Hacktivate writes about the Malawian blogger who passed away recently, Mangaliso Jere, “Mangaliso Jere, author of Mangaliso’s World passed away last week. He was probably the most prolific Malawian blogger in the world, and he is being mourned and missed by many. Apparently Mangaliso died from internal bleeding after having a straightforward operation at a hospital in Mzuzu.”
Idland writes about “institutionalization of development consulting”:
You know you've been institutionalized into development consulting when your only concern about your deliverable is how it will look on the bookshelf where you know it will spend 100% of its life.
“Gaddafi won the prize for the biggest entourage - three jets and a smaller cargo - and the best outfit - blue/purple/orange wraparound shares. white and yellow robes, green Africa badge and every military medal you can think of,” writes Meskel Square in a post about the arrival of dignitaries in Addis Ababa for the 8th Ordinary Session of the Assembly of the African Union.
Bots Blog.com writes about anti-Aids campaign in Botswana using soccer to attract men, Zebras4Life–Test4Life, “The Zebras4Life–Test4Life project was offically launched at a press conference at the national stadium on Monday, 22 January. The U.S. Ambassador, several footballers, the Minister of Labor and Home Affairs, Peace Corps Volunteers and other partners were on hand to explain the campaign and offer up continued support.”
According to Sudanese Thinker, Muslims do not pay attention to Darfur because of three reasons.
David Weber in Japundit blogs about the winter purification-through-freezing-water rituals in Japan.
China Diligence has an article about certain landmarks / issues to look out for as China makes the transition from “from self-loathing acolyte to over-confident preacher.”
Xueyong suggested that by improving rural women's education, China can achieve a better population policy (zh).
A blog that tells you the most updated news about Xinjiang, with daily translation of local news.
IFTF from virtual China found a video clip about the Internet addiction clinic in Beijing.

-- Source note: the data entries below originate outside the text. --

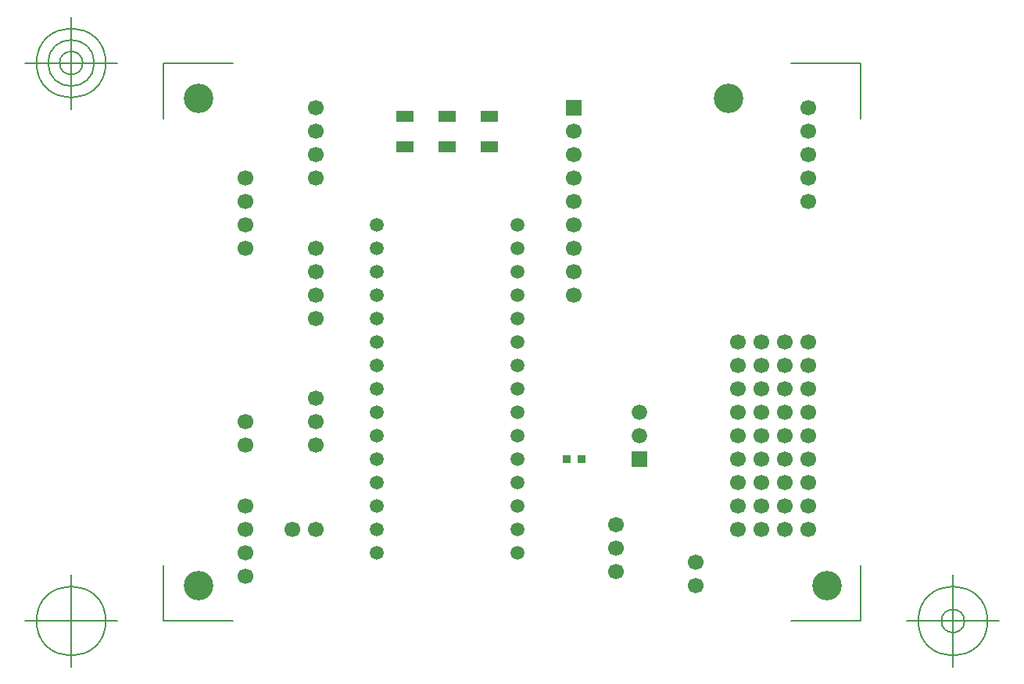
<source format=gbr>
G04 Generated by Ultiboard 14.2 *
%FSLAX34Y34*%
%MOMM*%

%ADD10C,0.0001*%
%ADD11C,0.1270*%
%ADD12C,3.2000*%
%ADD13R,0.9000X0.9500*%
%ADD14C,1.7000*%
%ADD15R,1.7000X1.7000*%
%ADD16C,1.5000*%
%ADD17R,1.8500X1.2000*%
%ADD18C,1.6764*%
%ADD19R,1.6764X1.6764*%


G04 ColorRGB FF00CC for the following layer *
%LNSolder Mask Top*%
%LPD*%
G54D10*
G54D11*
X-2540Y-2540D02*
X-2540Y57968D01*
X-2540Y-2540D02*
X72968Y-2540D01*
X752540Y-2540D02*
X677032Y-2540D01*
X752540Y-2540D02*
X752540Y57968D01*
X752540Y602540D02*
X752540Y542032D01*
X752540Y602540D02*
X677032Y602540D01*
X-2540Y602540D02*
X72968Y602540D01*
X-2540Y602540D02*
X-2540Y542032D01*
X-52540Y-2540D02*
X-152540Y-2540D01*
X-102540Y-52540D02*
X-102540Y47460D01*
X-140040Y-2540D02*
G75*
D01*
G02X-140040Y-2540I37500J0*
G01*
X802540Y-2540D02*
X902540Y-2540D01*
X852540Y-52540D02*
X852540Y47460D01*
X815040Y-2540D02*
G75*
D01*
G02X815040Y-2540I37500J0*
G01*
X840040Y-2540D02*
G75*
D01*
G02X840040Y-2540I12500J0*
G01*
X-52540Y602540D02*
X-152540Y602540D01*
X-102540Y552540D02*
X-102540Y652540D01*
X-140040Y602540D02*
G75*
D01*
G02X-140040Y602540I37500J0*
G01*
X-127540Y602540D02*
G75*
D01*
G02X-127540Y602540I25000J0*
G01*
X-115040Y602540D02*
G75*
D01*
G02X-115040Y602540I12500J0*
G01*
G54D12*
X35560Y35560D03*
X35560Y563880D03*
X716280Y35560D03*
X609600Y563880D03*
G54D13*
X433960Y172720D03*
X449960Y172720D03*
G54D14*
X441960Y528320D03*
X441960Y502920D03*
X441960Y477520D03*
X441960Y452120D03*
X441960Y426720D03*
X441960Y401320D03*
X441960Y375920D03*
X441960Y350520D03*
X695960Y452120D03*
X695960Y553720D03*
X695960Y528320D03*
X695960Y502920D03*
X695960Y477520D03*
X86360Y45720D03*
X86360Y71120D03*
X86360Y96520D03*
X86360Y121920D03*
X574040Y35560D03*
X574040Y60960D03*
X137160Y96520D03*
X162560Y96520D03*
X162560Y187960D03*
X162560Y213360D03*
X162560Y238760D03*
X86360Y187960D03*
X86360Y213360D03*
X162560Y325120D03*
X162560Y350520D03*
X162560Y375920D03*
X162560Y401320D03*
X86360Y477520D03*
X86360Y452120D03*
X86360Y426720D03*
X86360Y401320D03*
X162560Y477520D03*
X162560Y502920D03*
X162560Y528320D03*
X162560Y553720D03*
X487680Y50800D03*
X487680Y76200D03*
X487680Y101600D03*
X695960Y299720D03*
X695960Y274320D03*
X695960Y248920D03*
X695960Y223520D03*
X695960Y198120D03*
X670560Y299720D03*
X670560Y274320D03*
X670560Y248920D03*
X670560Y223520D03*
X670560Y198120D03*
X619760Y299720D03*
X619760Y274320D03*
X619760Y248920D03*
X619760Y223520D03*
X619760Y198120D03*
X645160Y198120D03*
X645160Y223520D03*
X645160Y248920D03*
X645160Y274320D03*
X645160Y299720D03*
X619760Y121920D03*
X645160Y121920D03*
X670560Y121920D03*
X695960Y121920D03*
X619760Y147320D03*
X645160Y147320D03*
X670560Y147320D03*
X695960Y147320D03*
X619760Y172720D03*
X645160Y172720D03*
X670560Y172720D03*
X695960Y172720D03*
X619760Y96520D03*
X645160Y96520D03*
X670560Y96520D03*
X695960Y96520D03*
G54D15*
X441960Y553720D03*
G54D16*
X228600Y426720D03*
X228600Y401320D03*
X228600Y375920D03*
X228600Y350520D03*
X228600Y325120D03*
X228600Y299720D03*
X228600Y274320D03*
X228600Y248920D03*
X228600Y223520D03*
X228600Y198120D03*
X228600Y172720D03*
X228600Y147320D03*
X228600Y121920D03*
X228600Y96520D03*
X228600Y71120D03*
X381000Y426720D03*
X381000Y401320D03*
X381000Y375920D03*
X381000Y350520D03*
X381000Y325120D03*
X381000Y299720D03*
X381000Y274320D03*
X381000Y248920D03*
X381000Y223520D03*
X381000Y198120D03*
X381000Y172720D03*
X381000Y147320D03*
X381000Y121920D03*
X381000Y96520D03*
X381000Y71120D03*
G54D17*
X259080Y511820D03*
X259080Y544820D03*
X304800Y511820D03*
X304800Y544820D03*
X350520Y511820D03*
X350520Y544820D03*
G54D18*
X513080Y198120D03*
X513080Y223520D03*
G54D19*
X513080Y172720D03*

M02*

</source>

Jamie from interlocals.net reports on an interesting alternative fashion show in Seoul: The clothes were made and modeled by the women who made them as well as by a number of prominent figures from Korean civil society. The participants from civil society included labour union activists from the largest and most militant trade union, the KCTU; ministers of labour, justice, and gender equality; members from each of the major political parties; popular entertainers from both the social movements and from the conventional pop music industry.